## Given passage
◇ ◇ ◇ ◇ ◇
2. I have moved my address and I did not receive the letter from the MRT for more information.
3. The Tribunal is wrong in accepting the information provided by the Taxi company.
The application is supported by a short affidavit by Mr Arora which I received, subject to relevance.
I have before me as evidence in addition the court book filed on 2 May 2014.
Only the Minister prepared written submissions in accordance with procedural orders made earlier by Judge Neville.
Mr Arora made oral submissions today in support of his application. His principal concern regards the Tribunal’s reliance upon records from the taxicab company concerning the hours he is shown to have been driving a cab. Mr Arora is adamant that the records are unreliable and should not have been relied upon by the Tribunal. This bears upon the third ground of review in the application. That ground is dealt with by the Minister at [19] of his submissions.
The Minister submits that this ground of review invites impermissible merits review. The Tribunal considered at length Mr Arora’s explanation as to why he could not have worked the hours indicated on the driver logs[28], including that he was too busy doing the assignments he had provided which appeared to be in the names of other students[29], but ultimately preferred the taxi company's records. The Minister submits that the Tribunal's finding that the Yellow Cabs driver logs were accurate were open to it on the evidence[30].
◇ ◇ ◇ ◇ ◇
## Assigned task A
Answer these questions using the passage on the tribunal application:
(i) On what date was the court book filed?
(ii) Who prepared written submissions?
(iii) At which paragraph of his submissions does the Minister deal with the third ground of review?
The records that follow are unrelated to the passage.

[Dataset entries]
◇ ◇ ◇ ◇ ◇
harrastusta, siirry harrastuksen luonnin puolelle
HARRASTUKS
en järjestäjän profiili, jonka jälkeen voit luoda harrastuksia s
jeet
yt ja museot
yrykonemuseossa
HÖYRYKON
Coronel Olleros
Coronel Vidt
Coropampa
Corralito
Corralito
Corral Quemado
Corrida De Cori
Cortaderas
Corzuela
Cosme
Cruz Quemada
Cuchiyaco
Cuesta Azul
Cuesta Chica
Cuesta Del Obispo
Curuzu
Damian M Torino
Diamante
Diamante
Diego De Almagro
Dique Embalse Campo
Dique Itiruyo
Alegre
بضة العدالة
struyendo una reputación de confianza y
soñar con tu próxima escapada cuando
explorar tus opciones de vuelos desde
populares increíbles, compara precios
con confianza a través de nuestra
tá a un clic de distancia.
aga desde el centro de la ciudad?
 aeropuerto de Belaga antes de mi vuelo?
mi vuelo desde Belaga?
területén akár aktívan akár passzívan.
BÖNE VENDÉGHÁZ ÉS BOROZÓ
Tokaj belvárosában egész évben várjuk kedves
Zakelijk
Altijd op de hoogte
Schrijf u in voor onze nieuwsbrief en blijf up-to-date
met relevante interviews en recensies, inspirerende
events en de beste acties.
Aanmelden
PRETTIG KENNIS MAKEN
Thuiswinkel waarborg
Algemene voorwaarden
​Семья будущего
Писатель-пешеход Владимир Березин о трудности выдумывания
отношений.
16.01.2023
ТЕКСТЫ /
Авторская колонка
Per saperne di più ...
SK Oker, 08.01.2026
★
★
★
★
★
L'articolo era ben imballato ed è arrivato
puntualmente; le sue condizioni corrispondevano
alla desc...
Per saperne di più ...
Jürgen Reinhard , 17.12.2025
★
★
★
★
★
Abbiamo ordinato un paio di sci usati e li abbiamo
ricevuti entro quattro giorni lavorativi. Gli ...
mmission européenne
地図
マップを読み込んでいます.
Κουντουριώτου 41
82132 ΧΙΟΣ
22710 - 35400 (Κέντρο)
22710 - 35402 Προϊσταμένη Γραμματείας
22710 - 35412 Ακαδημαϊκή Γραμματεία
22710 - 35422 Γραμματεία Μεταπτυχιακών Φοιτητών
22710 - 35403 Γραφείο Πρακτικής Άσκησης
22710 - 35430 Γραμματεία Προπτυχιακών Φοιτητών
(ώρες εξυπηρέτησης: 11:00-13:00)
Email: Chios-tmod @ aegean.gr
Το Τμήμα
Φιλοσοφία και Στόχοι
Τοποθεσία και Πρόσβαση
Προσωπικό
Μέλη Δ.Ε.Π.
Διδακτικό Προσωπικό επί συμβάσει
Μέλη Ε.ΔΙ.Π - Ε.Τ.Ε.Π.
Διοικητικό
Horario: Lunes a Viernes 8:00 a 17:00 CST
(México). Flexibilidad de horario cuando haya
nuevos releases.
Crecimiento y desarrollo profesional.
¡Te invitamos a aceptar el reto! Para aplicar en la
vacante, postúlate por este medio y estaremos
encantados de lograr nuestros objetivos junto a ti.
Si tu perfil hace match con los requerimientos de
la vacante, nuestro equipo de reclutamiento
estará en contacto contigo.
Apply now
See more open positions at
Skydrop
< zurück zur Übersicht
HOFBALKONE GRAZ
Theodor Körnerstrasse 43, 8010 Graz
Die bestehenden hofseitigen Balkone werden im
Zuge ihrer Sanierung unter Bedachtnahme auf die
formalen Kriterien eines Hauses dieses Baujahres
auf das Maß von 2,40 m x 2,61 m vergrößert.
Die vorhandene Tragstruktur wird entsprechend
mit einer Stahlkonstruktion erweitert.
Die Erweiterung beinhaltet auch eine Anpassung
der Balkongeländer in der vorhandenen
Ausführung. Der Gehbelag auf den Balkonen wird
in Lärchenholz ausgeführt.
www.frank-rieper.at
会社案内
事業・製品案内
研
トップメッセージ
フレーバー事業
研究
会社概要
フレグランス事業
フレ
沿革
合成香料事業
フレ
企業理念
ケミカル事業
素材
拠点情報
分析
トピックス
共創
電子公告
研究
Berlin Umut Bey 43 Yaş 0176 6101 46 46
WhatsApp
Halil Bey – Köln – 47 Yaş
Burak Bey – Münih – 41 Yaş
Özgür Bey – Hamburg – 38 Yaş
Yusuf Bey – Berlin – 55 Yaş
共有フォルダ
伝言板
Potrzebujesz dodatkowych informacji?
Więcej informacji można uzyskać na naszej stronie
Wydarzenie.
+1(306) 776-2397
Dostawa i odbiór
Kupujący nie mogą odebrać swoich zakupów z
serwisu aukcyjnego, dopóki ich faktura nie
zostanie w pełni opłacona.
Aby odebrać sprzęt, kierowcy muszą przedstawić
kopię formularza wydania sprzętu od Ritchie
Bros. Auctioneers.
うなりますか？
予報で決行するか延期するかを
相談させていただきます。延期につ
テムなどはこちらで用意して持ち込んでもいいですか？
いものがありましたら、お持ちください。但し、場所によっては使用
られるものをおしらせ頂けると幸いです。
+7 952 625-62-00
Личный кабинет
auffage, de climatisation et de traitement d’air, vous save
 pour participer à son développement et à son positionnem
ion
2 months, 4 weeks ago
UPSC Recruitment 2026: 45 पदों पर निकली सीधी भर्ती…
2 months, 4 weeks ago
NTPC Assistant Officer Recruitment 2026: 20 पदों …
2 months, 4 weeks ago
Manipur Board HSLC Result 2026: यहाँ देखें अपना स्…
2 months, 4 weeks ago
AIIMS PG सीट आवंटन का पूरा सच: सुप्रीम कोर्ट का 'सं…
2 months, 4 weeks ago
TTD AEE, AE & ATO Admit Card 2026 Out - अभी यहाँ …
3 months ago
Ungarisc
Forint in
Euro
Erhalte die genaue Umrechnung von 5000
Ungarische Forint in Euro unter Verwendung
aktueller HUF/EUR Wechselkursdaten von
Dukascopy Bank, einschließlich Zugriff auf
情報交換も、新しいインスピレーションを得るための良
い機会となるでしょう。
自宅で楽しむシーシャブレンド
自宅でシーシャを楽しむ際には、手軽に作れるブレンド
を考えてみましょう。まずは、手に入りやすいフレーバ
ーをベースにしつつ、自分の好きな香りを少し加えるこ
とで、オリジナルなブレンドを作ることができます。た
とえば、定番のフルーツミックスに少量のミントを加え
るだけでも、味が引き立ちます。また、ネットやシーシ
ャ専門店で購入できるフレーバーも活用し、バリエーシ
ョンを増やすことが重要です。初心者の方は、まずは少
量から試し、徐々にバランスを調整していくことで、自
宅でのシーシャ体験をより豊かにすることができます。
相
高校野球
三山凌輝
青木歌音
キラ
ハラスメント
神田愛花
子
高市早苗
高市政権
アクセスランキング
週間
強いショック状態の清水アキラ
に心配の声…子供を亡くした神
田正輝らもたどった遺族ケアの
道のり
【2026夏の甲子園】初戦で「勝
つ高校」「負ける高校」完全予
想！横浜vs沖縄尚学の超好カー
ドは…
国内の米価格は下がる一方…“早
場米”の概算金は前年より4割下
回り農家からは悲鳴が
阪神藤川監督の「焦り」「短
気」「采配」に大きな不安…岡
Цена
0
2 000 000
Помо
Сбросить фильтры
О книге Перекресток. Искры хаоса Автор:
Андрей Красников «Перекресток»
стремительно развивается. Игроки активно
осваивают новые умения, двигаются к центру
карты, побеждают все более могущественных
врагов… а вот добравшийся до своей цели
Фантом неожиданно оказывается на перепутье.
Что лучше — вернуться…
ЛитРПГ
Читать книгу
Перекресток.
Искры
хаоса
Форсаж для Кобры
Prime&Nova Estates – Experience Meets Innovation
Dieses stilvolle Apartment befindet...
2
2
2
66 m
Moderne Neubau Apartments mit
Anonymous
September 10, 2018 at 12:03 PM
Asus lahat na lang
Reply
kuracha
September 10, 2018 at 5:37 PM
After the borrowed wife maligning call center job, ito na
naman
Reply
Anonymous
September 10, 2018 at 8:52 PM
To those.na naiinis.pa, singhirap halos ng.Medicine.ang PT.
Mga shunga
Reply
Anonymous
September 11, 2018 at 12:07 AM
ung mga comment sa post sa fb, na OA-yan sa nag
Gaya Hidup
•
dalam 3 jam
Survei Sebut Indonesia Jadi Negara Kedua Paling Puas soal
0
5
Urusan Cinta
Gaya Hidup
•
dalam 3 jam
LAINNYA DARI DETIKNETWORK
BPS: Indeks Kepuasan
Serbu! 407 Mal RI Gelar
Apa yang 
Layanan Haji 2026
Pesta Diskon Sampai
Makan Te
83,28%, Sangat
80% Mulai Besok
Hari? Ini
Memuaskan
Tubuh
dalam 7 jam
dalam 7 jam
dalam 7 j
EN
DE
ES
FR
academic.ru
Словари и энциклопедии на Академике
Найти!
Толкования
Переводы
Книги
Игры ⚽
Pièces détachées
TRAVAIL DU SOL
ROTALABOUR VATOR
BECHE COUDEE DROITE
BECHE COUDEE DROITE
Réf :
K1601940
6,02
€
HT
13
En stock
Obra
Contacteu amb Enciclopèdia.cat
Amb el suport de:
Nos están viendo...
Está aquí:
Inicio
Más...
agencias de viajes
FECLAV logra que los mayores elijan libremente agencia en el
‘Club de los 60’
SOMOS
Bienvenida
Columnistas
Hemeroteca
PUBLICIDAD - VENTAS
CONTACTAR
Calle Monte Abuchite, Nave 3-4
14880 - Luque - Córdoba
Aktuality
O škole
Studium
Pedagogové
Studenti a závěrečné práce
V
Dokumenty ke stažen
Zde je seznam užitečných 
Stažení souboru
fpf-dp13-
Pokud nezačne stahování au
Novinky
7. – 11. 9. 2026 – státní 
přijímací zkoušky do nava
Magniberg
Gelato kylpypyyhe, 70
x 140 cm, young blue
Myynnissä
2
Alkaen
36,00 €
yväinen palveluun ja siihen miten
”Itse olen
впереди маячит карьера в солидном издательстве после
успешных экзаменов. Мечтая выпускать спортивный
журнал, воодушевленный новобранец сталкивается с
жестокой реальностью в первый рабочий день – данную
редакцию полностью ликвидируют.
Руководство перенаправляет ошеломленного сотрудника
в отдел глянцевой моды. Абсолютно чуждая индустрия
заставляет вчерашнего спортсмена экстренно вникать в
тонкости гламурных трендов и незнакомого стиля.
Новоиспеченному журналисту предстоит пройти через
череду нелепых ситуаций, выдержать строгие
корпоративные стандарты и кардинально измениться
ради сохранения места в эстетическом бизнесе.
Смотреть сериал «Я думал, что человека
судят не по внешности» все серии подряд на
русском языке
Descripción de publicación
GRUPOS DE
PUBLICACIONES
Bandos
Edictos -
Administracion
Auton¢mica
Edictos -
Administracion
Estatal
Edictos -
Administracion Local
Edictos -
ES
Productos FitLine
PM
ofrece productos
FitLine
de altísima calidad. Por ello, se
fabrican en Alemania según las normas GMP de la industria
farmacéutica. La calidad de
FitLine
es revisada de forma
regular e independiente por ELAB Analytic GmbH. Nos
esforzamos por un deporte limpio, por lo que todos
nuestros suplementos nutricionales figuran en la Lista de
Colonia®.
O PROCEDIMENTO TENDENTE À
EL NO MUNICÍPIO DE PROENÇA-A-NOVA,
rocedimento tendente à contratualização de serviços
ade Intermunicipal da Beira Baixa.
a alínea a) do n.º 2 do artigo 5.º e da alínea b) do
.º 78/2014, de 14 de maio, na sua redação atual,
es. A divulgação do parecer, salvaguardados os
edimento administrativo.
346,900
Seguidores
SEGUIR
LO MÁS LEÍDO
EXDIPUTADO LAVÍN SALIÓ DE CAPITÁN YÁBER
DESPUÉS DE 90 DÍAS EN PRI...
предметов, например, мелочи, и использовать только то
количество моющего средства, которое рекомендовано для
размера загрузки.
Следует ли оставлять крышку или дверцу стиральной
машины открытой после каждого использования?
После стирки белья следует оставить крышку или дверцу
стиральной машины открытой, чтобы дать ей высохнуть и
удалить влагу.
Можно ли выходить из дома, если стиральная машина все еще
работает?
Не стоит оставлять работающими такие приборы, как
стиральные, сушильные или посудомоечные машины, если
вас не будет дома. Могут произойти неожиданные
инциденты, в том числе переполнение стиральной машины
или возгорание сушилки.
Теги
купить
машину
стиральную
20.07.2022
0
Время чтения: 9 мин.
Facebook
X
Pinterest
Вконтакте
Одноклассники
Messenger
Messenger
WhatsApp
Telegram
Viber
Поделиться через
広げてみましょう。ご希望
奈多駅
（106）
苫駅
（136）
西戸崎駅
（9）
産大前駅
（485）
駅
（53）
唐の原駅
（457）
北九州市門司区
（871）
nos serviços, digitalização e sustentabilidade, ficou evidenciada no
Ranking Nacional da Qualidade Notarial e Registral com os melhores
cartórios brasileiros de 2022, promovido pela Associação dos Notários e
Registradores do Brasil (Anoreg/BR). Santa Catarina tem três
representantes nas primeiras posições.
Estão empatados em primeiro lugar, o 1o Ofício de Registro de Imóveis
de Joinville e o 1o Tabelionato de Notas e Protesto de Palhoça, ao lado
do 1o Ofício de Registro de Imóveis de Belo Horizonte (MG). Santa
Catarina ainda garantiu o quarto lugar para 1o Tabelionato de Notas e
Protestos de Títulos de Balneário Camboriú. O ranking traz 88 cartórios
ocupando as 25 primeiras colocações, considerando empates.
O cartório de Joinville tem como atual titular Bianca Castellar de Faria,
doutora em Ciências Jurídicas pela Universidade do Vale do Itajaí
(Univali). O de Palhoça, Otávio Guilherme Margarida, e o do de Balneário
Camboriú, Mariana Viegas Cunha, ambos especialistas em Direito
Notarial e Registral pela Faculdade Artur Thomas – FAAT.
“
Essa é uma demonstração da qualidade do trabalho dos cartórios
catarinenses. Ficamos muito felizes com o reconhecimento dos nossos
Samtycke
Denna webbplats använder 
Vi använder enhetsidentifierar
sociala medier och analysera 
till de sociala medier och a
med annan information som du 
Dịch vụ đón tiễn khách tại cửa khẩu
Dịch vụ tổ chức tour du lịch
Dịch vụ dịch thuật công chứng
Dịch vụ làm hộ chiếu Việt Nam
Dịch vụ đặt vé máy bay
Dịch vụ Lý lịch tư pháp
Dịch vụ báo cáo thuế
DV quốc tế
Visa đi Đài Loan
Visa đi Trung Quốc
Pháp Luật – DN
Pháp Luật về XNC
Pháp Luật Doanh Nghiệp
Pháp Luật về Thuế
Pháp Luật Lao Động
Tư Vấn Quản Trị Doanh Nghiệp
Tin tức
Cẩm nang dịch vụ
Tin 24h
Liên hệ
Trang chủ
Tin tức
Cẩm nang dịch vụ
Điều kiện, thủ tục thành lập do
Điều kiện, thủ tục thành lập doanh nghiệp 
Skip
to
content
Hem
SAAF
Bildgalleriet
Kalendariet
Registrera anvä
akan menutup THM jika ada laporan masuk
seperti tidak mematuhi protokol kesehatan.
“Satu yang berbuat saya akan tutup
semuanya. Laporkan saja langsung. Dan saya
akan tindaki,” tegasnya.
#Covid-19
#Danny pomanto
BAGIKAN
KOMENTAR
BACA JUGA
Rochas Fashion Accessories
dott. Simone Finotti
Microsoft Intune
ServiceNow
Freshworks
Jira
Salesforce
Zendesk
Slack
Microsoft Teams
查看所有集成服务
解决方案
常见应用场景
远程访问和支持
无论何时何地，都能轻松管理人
◇ ◇ ◇ ◇ ◇
## Assigned task B
Copy the records from their first line up to and including the line with "بضة العدالة".

## Final answer A
(i) 2 May 2014
(ii) Only the Minister
(iii) At [19]

## Final answer B
harrastusta, siirry harrastuksen luonnin puolelle
HARRASTUKS
en järjestäjän profiili, jonka jälkeen voit luoda harrastuksia s
jeet
yt ja museot
yrykonemuseossa
HÖYRYKON
Coronel Olleros
Coronel Vidt
Coropampa
Corralito
Corralito
Corral Quemado
Corrida De Cori
Cortaderas
Corzuela
Cosme
Cruz Quemada
Cuchiyaco
Cuesta Azul
Cuesta Chica
Cuesta Del Obispo
Curuzu
Damian M Torino
Diamante
Diamante
Diego De Almagro
Dique Embalse Campo
Dique Itiruyo
Alegre
بضة العدالة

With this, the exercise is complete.